What is needed
Please set down exactly the lines of the listing below from the line containing "Let’s talk again" through the line containing "in order to exploit", both lines included, leaving out all other lines.
(Provided records Opens)
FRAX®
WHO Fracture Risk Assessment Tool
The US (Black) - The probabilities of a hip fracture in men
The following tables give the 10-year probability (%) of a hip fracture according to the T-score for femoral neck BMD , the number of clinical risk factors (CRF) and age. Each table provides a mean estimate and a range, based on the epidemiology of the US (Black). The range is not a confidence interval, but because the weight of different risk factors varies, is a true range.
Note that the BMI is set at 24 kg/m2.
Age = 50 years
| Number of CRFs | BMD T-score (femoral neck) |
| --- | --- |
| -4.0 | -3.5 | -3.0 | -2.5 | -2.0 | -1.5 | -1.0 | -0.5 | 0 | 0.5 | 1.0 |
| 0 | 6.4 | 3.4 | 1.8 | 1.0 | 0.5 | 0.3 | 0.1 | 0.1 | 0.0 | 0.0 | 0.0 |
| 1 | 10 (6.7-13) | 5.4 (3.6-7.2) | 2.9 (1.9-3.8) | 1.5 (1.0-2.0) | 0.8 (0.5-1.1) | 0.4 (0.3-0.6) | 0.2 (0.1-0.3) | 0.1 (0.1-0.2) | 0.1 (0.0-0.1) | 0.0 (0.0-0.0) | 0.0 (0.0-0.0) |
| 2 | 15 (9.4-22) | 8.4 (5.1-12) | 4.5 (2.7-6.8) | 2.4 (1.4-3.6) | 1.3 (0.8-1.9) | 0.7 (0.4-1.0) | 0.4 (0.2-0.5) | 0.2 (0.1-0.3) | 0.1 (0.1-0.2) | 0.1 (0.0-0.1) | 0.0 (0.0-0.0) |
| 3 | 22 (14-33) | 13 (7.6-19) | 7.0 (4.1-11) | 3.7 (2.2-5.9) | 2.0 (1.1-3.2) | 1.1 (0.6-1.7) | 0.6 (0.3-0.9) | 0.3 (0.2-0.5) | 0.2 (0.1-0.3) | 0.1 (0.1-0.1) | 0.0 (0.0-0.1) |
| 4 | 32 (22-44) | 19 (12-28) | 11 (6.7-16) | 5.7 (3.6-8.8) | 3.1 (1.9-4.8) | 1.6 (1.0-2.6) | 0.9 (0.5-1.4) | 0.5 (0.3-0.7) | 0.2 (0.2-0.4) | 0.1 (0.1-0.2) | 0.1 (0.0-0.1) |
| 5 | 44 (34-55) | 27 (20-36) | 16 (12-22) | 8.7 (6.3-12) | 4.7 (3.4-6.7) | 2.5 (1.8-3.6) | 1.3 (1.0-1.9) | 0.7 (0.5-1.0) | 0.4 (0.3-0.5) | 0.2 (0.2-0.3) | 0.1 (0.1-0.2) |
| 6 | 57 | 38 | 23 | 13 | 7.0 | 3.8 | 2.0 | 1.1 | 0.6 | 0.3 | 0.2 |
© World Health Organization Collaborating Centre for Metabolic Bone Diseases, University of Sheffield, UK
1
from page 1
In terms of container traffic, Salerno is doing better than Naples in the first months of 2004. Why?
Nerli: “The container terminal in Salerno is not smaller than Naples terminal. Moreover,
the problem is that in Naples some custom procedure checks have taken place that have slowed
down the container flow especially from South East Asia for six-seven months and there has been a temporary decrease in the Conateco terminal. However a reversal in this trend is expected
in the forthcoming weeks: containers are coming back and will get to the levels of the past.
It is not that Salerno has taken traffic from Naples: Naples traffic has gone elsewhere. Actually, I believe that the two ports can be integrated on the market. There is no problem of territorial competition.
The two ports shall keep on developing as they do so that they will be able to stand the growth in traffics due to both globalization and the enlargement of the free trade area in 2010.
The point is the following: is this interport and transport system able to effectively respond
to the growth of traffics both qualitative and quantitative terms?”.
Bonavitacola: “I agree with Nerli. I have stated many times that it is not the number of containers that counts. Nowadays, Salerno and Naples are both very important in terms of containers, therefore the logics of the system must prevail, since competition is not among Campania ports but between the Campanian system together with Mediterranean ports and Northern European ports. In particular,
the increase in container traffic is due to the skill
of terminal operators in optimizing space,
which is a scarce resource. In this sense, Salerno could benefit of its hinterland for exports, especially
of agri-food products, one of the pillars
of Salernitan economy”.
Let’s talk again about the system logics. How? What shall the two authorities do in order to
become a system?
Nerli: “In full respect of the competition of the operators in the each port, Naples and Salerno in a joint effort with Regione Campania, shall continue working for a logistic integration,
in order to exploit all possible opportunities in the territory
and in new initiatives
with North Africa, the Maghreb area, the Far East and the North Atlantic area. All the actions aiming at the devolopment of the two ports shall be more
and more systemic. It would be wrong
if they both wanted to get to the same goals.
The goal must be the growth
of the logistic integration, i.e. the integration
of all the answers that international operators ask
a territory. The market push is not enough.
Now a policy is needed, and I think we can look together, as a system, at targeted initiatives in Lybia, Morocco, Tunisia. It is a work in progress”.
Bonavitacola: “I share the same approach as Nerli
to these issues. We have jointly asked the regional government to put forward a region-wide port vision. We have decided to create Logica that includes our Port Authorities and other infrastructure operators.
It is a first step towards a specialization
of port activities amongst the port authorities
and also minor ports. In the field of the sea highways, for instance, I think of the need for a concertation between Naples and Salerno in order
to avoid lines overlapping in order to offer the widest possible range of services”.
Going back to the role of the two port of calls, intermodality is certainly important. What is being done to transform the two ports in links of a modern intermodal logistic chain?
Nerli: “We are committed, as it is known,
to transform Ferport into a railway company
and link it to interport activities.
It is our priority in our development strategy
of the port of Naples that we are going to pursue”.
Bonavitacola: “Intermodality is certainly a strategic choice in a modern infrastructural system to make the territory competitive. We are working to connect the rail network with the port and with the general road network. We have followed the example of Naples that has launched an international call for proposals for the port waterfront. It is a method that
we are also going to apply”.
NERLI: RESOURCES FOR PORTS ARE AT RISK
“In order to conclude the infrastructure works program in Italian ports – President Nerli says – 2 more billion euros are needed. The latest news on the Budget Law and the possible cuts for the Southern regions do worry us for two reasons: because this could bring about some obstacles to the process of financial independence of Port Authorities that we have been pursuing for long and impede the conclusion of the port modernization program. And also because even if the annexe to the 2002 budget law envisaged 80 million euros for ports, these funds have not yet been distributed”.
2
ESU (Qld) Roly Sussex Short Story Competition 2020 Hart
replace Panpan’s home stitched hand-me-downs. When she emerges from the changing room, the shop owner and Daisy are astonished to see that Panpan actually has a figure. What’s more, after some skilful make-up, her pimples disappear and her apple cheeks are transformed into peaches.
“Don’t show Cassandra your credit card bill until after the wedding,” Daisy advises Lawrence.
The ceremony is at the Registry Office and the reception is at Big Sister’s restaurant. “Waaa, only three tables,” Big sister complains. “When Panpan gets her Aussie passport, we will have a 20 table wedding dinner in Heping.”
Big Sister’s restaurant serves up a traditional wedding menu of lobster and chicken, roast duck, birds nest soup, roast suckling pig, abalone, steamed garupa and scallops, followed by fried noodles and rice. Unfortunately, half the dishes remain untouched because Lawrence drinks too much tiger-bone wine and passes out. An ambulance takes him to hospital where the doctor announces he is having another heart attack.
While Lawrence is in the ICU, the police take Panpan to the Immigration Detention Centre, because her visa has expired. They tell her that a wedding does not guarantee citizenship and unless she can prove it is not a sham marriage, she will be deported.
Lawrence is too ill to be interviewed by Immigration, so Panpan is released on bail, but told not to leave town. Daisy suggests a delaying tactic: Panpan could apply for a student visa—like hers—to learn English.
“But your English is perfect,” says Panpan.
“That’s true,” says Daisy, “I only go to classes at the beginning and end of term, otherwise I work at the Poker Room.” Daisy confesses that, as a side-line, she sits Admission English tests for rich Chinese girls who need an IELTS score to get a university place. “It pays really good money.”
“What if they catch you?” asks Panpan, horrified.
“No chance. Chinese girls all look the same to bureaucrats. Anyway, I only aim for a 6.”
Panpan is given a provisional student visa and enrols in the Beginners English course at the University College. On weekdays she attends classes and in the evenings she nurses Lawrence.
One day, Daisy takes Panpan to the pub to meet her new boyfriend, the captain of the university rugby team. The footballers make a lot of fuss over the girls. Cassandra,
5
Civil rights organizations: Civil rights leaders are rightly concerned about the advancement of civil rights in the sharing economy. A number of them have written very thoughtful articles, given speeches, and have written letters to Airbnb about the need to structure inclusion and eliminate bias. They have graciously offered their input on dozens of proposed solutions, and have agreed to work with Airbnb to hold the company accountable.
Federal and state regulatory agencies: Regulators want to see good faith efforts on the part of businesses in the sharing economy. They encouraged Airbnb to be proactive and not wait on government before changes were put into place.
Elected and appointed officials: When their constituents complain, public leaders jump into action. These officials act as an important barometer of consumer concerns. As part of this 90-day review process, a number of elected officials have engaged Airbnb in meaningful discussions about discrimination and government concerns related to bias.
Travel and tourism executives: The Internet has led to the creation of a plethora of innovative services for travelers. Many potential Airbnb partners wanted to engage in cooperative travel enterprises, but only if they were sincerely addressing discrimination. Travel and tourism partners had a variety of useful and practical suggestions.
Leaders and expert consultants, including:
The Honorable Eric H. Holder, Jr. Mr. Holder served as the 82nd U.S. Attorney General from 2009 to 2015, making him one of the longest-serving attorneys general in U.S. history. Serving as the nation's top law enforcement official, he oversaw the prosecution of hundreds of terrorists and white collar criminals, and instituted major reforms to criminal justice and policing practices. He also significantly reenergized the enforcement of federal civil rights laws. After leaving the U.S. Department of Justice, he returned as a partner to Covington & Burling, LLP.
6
(Provided records Closes)
Result for this task
Let’s talk again about the system logics. How? What shall the two authorities do in order to
become a system?
Nerli: “In full respect of the competition of the operators in the each port, Naples and Salerno in a joint effort with Regione Campania, shall continue working for a logistic integration,
in order to exploit all possible opportunities in the territory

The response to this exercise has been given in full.